Pitfalls Beginners Often Fall Into
Are you checking mesh convergence? Do you think "the calculation ran = the result is correct"? This is actually the most common trap for CAE beginners. The solver will always return "some answer" for the given mesh. But if the mesh is too coarse, that answer is far from reality. Confirm that results stabilize with at least three levels of mesh density—neglecting this leads to the dangerous assumption that "the computer gave the answer, so it must be correct".

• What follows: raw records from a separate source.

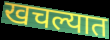
खचल्यात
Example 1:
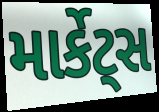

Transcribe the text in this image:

માર્કેટ્સ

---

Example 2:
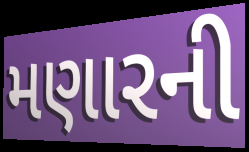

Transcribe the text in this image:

મણારની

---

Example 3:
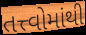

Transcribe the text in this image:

તત્ત્વોમાંથી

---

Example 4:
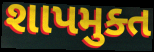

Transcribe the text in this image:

શાપમુક્ત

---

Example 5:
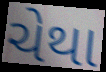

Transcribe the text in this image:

ચેથા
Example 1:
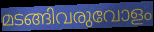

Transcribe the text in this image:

മടങ്ങിവരുവോളം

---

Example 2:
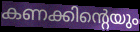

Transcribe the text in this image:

കണക്കിന്റെയും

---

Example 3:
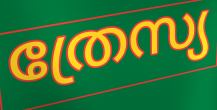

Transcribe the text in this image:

ത്രേസ്യ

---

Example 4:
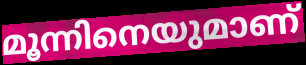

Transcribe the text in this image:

Approach to Boundary Conditions
Setting boundary conditions is like "writing the problem statement" for an exam. If the problem statement is wrong? No matter how accurately you calculate, the answer will be wrong. "Is this surface really fully fixed?" "Is this load really uniformly distributed?"—Correctly modeling real-world constraint conditions is actually the most important step in the entire analysis.
Software Comparison
Solder Fatigue Tools
Electronic Assembly Fatigue Analysis Software Comparison
Major tools for electronic solder fatigue analysis: Ansys Sherlock (formerly DfR Solutions Sherlock) integrates board-level fatigue, vibration, and thermal analysis, enabling direct model generation from EDA (Eagle, Altium) data. Simcenter FLOEFD (Siemens) is CFD-focused but can perform ISO 14917-compliant analysis via thermal-structural coupling. Abaqus + Darveaux User Subroutine is widely used for high-precision analysis in research institutions. ProbleSt is relatively low-cost for small/medium electronic manufacturers. Shellex has strong integration with board-specific CAD and is adopted by Japanese companies like Denso and Panasonic.

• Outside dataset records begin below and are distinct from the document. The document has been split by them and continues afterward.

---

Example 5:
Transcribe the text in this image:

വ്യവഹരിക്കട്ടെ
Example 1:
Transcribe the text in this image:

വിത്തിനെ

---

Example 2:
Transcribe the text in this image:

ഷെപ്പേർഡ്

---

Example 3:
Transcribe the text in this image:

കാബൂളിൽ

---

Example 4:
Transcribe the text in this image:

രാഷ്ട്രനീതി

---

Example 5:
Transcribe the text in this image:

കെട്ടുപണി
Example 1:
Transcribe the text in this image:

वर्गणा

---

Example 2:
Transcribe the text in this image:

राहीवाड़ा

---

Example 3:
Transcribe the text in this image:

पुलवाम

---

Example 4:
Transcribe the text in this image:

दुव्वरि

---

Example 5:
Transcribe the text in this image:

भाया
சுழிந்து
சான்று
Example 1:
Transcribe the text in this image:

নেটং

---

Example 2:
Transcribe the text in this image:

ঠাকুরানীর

Three Most Important Questions for Selection
- "What to solve?": Does it support the physical models/element types needed for solder joint fatigue life prediction? For example, presence of LES support for fluids, contact/large deformation capability for structures makes a difference.
- "Who will use it?": For beginner teams, tools with rich GUI are suitable; for experienced users, flexible script-driven tools are better. Similar to the difference between automatic (GUI) and manual (script) transmission cars.

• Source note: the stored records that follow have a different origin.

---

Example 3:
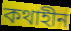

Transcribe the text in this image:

কথাহীন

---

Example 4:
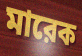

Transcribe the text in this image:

মারেক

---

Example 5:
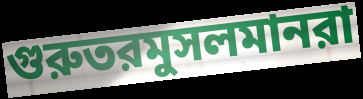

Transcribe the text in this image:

গুরুতরমুসলমানরা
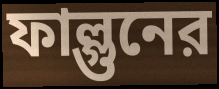
ফাল্গুনের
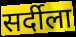
सर्दीला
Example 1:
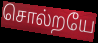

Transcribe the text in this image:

சொல்றயே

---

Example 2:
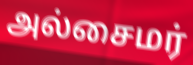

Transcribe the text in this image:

அல்சைமர்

- "How far to expand?": Selection considering future analysis scale expansion (HPC support), expansion to other departments, and integration with other tools leads to long-term cost reduction.
Advanced Technologies
Solder Fatigue Advanced
Improving Accuracy of Strain Energy Density Method
The accuracy of the Darveaux method strongly depends on model mesh density and solder viscoelastic constitutive law. The Anand viscoplastic model (proposed in 1985 by MIT Professor Lallit Anand) describes solder's temperature- and strain rate-dependent plasticity with one set of 9 constants; constants for SAC305 were experimentally identified by Pang et al. (2008, Nanyang Technological University). However, for modeling acceleration factors in AGT (Accelerated Global Thermal) testing, extrapolating the Anand model's creep behavior to real environments is effective when combined with a CoffinMansonArrhenius composite model based on data at 25–50°C.